Вот они, парадоксы женской логики, – подумал он про себя. – По теории реинкарнации, бесполая душа вселяется в мужчин и женщин, хотя некие изъяны души способны нести признаки гермафродита. В совершенном Духе энергия мужественности и женственности находится в гармонии, потому что он устроен по образу и подобию Создателя. По природе, мужчины тверды снаружи и мягки внутри, стремясь к безупречной мужественности, а женщины, наоборот, мягки снаружи и тверды внутри, достигая идеальной женственности, поскольку любое тело является лишь промежуточным звеном эволюции. Оба пола на момент рождения могут иметь множество «остаточных» свойств, противоположных своему, например, женские и мужские черты мягкости и твёрдости, доходящие до излишней плаксивости и чёрствости, – вот почему смена пола противоречит Замыслу Создателя. Помимо них, существуют общие недостатки Духа мужчин и женщин, исчисляемые десятками, например, гнев, зависть, жадность и похоть. Пока человек не доведёт каждый из них до абсолютного отсутствия, его душа не вырвется из колеса рождений и смертей и будет входить и выходить из плотной материи снова и снова, вопреки лживым церковным канонам и проповедям. Церковь скрывает эволюцию душ и тел, западные человеконенавистники направляют её вспять – к деградации душ и тел. Оба пола могут не замечать друг в друге никаких недостатков, как случилось у них. Безусловное влечение могло означать духовную совместимость на тонком плане или заранее обусловленную встречу по судьбе с членом одной духовной группы родственных душ, среди которых находится и главная. Скорее всего, встреча с девушкой не была случайной, а заранее назначенной. Какой-то неведомый план их душ включал её помощь в его делах, и пользоваться случаем он не хотел. Вряд ли кто-то иной в чужой стране мог бы установить для него имена из старинных родословных и семейных хроник, совпавшие с теми, которые он из предосторожности не называл девушке, и сообщить подробности его прошлой жизни. Если бы встреча с ней не состоялась, он бы сделал несколько снимков замка, купил сувенирную копию меча, которым махал в прошлой жизни, и уехал восвояси.

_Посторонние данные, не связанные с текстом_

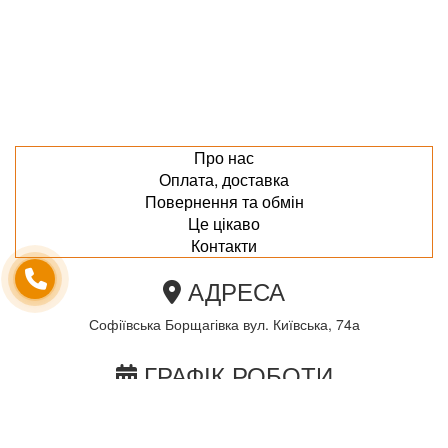
Про нас
Оплата, доставка
Повернення та обмін
Це цікаво
Контакти
АДРЕСА
Софіївська Борщагівка вул. Київська, 74а
ГРАФІК РОБОТИ
пн-пт з 10.00 до 18.00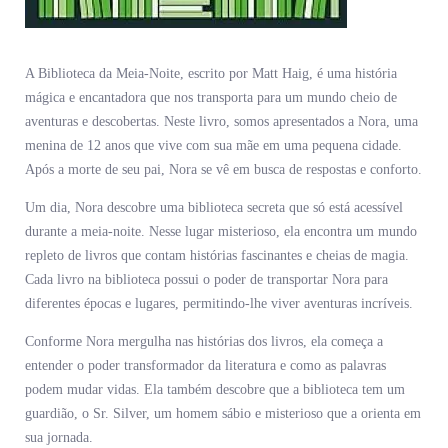
A Biblioteca da Meia-Noite, escrito por Matt Haig, é uma história
mágica e encantadora que nos transporta para um mundo cheio de
aventuras e descobertas. Neste livro, somos apresentados a Nora, uma
menina de 12 anos que vive com sua mãe em uma pequena cidade.
Após a morte de seu pai, Nora se vê em busca de respostas e conforto.
Um dia, Nora descobre uma biblioteca secreta que só está acessível
durante a meia-noite. Nesse lugar misterioso, ela encontra um mundo
repleto de livros que contam histórias fascinantes e cheias de magia.
Cada livro na biblioteca possui o poder de transportar Nora para
diferentes épocas e lugares, permitindo-lhe viver aventuras incríveis.
Conforme Nora mergulha nas histórias dos livros, ela começa a
entender o poder transformador da literatura e como as palavras
podem mudar vidas. Ela também descobre que a biblioteca tem um
guardião, o Sr. Silver, um homem sábio e misterioso que a orienta em
sua jornada.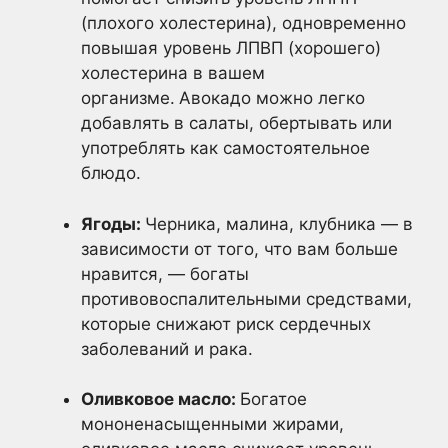
(плохого холестерина), одновременно
повышая уровень ЛПВП (хорошего)
холестерина в вашем
организме.
Авокадо можно легко
добавлять в салаты, обертывать или
употреблять как самостоятельное
блюдо.
Ягоды:
Черника, малина, клубника — в
зависимости от того, что вам больше
нравится, — богаты
противовоспалительными средствами,
которые снижают риск сердечных
заболеваний и рака.
Оливковое масло:
Богатое
мононенасыщенными жирами,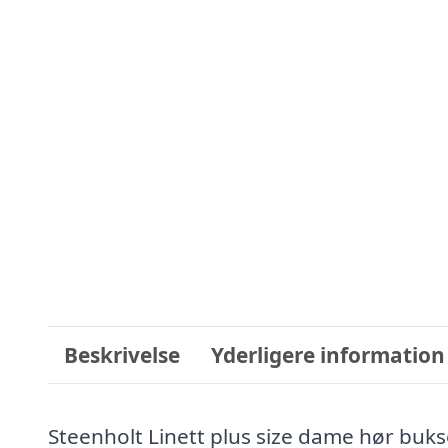
Beskrivelse
Yderligere information
Steenholt Linett plus size dame hør bukse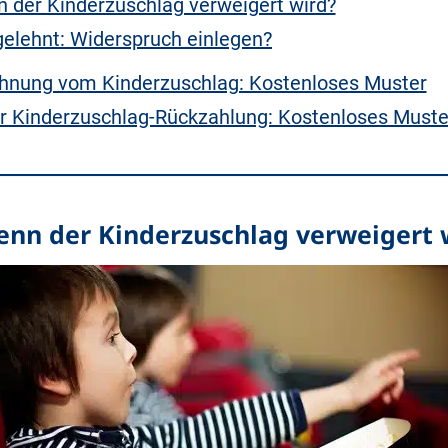
 der Kinderzuschlag verweigert wird?
elehnt: Widerspruch einlegen?
ehnung vom Kinderzuschlag: Kostenloses Muster
r Kinderzuschlag-Rückzahlung: Kostenloses Muste
enn der Kinderzuschlag verweigert 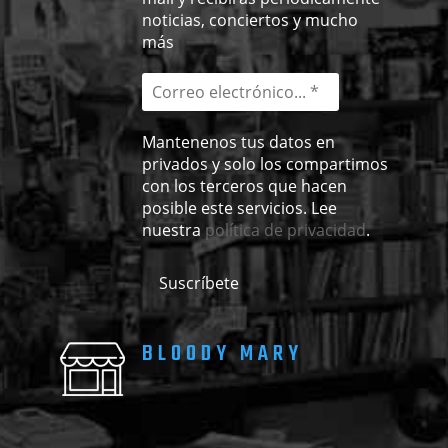
noticias, conciertos y mucho
más
Mantenenos tus datos en
privados y solo los compartimos
con los terceros que hacen
posible este servicios. Lee
nuestra
política de privacidad
.
BLOODY MARY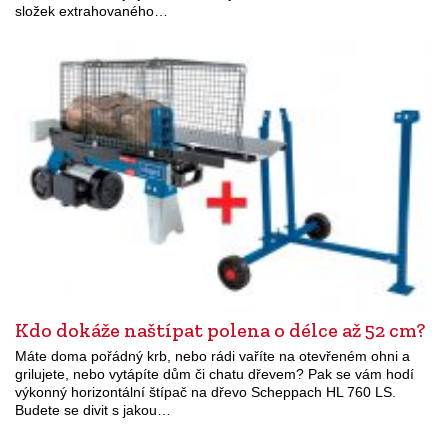
složek extrahovaného…
Kdo dokáže naštípat polena o délce až 52 cm?
Máte doma pořádný krb, nebo rádi vaříte na otevřeném ohni a
grilujete, nebo vytápíte dům či chatu dřevem? Pak se vám hodí
výkonný horizontální štípač na dřevo Scheppach HL 760 LS.
Budete se divit s jakou…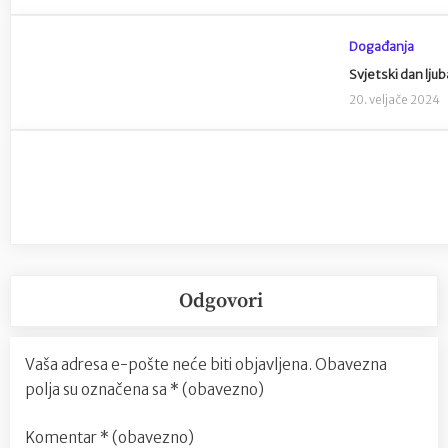
Događanja
Svjetski dan lju
20. veljače 2024
Odgovori
Vaša adresa e-pošte neće biti objavljena.
Obavezna
polja su označena sa
* (obavezno)
Komentar
* (obavezno)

Они пролежали в молчании минут пять, ничуть не тяготясь. Он боялся шевельнуться и потревожить её, а она приподнялась над ним, закрыла глаза и горячо поцеловала его в губы. Он привлёк её к себе и ответил более долгим поцелуем, после которого она положила голову ему на грудь и стала медленно и нежно гладить его.

– Gute Nacht, спи, – её ладонь замерла на его груди, и он почувствовал её тепло. – Ты очень хороший. Правда, иногда немного сумасшедший, но второго такого на свете нет. Не могу представить, что тебе никто этого не говорил.

– Что сумасшедший? Пусть только попробуют.

– Нет, – улыбнулась она, поцеловала его в плечо и ещё крепче обняла, что-то приговаривая нараспев по-немецки, видимо, свою детскую колыбельную.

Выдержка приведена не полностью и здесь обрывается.